By not calling any witness the appellant left it to the court to determine matters as presented by the respondent. However it is not entirely disputed that the respondent was hit after he had crossed the yellow line. Both the respondent and his witness PW2 confirms this.
My finding is that the respondent ought to carry some level of blame. As clearly stated in Charlesworth on Negligence Third Edition page 186,
“A pedestrian owes a duty to other highway users to move with due care”.
The respondent on the other hand had a duty to other road users as well. It is not indicated the nature of speed the appellant's driver was driving at the respondent. PW2 stated that the vehicle was being driven at a high speed. Ordinarily, vehicles moving at a slow speed or relatively low speed can be controlled and or managed. It is also not known whether the appellant's driver issued any warning or applied any sort of brake so as not to cause the accident.
In the premises and based on the above finding the trial court ought to have apportioned blame to the respondent.
Part 1 of our Highway code provides:
“6 Before you cross the road stop at the kerb, look right, look left and right again. Do not cross until the road is clear; then cross at right angles, keeping a stop on it and look again. On one way traffic road stop and look towards on coming traffic before you cross”.
The respondent admitted that he did not check on the right hand side. This misaction essentially and perhaps would have avoided the accident.
Consequently, I shall alter the court's finding and apportion liability at 70% as against the appellant and 30% against the respondent.
The next issue raised by the appellants is on quantum.

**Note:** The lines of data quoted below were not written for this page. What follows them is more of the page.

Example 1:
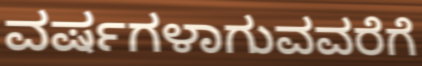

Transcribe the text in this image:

ವರ್ಷಗಳಾಗುವವರೆಗೆ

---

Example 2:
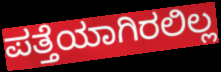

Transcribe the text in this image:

ಪತ್ತೆಯಾಗಿರಲಿಲ್ಲ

They argued that the court did not consider the injuries as provided in the plaint but instead considered other injuries which were contained in the medical report as well as the P3 form.
The injuries pleaded in the plaint are:
Head injury (cerebral concussion).
Blunt chest injury.
Bruise on the right hand.
Cut wound on the dorsum of the right hand.
Bruise on both thighs.
From the record the injury to teeth came during trial and not in the plaint. As is the rule now parties are bound by their pleadings. The injury on the teeth is not pleaded and thus it was wrong for the trial court to have relied or considered the same. Equally, as it was not pleaded the appellants were therefore not in a position to respond to in their defence.

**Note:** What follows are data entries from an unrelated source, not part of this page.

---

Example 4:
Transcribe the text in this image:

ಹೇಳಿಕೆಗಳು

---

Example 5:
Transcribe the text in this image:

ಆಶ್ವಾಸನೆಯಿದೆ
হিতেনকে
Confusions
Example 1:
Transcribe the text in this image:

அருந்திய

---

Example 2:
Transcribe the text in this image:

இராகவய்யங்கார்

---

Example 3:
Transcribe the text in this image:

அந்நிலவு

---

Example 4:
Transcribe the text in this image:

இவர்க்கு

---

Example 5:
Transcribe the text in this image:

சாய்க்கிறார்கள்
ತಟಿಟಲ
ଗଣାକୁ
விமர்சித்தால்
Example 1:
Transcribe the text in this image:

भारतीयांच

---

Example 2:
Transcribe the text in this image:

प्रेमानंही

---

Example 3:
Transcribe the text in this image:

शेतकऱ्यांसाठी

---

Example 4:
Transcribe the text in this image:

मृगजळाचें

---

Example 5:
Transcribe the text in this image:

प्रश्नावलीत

Pursuant to this the appellants have argued that the finding on quantum was therefore high and excessive considering the fact that the injuries were soft in nature.

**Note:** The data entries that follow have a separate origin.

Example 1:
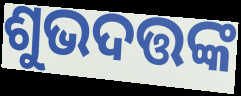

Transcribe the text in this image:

ଶୁଭଦତ୍ତଙ୍କ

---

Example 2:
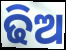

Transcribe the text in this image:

ଢିଅ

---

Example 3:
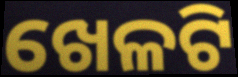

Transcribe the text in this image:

ଖେଳଟି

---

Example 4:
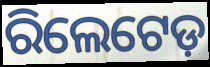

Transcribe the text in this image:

ରିଲେଟେଡ଼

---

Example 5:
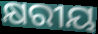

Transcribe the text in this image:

କ୍ଷରୀୟ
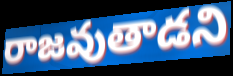
రాజవుతాడని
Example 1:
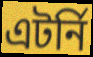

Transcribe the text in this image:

এটর্নি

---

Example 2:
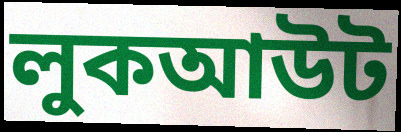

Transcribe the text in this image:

লুকআউট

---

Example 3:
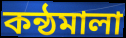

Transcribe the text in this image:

কন্ঠমালা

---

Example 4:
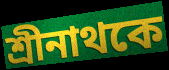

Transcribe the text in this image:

শ্রীনাথকে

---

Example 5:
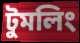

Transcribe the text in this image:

টুমলিং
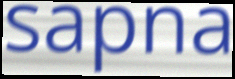
sapna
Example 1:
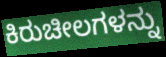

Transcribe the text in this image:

ಕಿರುಚೀಲಗಳನ್ನು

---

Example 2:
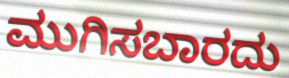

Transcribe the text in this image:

ಮುಗಿಸಬಾರದು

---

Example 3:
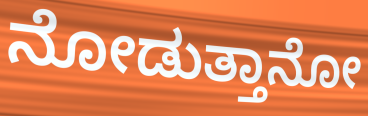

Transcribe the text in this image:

ನೋಡುತ್ತಾನೋ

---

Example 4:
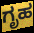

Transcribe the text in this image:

ಗೃಹ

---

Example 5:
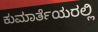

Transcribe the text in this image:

ಕುಮಾರ್ತೆಯರಲ್ಲಿ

I am not really persuaded that the injuries alone were soft in nature. It must be taken into consideration that the respondent lost consciousness for six hours. He must have therefore suffered serious bodily pain. In any event the contributory negligence of 30% emeliorates the appellants contention herein.
In the premise, I shall allow this appeal as follows:
Negligence shall be apportioned to the appellants in the ratio of 70% against the appellant and 30% against the respondent.
The general damages of Kshs. 300,000/= awarded by the trial court shall be assessed based on the above apportionment.
The special damages shall remain as they were.
The appellants shall have ½ costs of this appeal and in the court below.
Interest shall be charged from the date of the trial court's judgment.
Dated, signed and delivered at Kisumu this 19th day of February, 2014.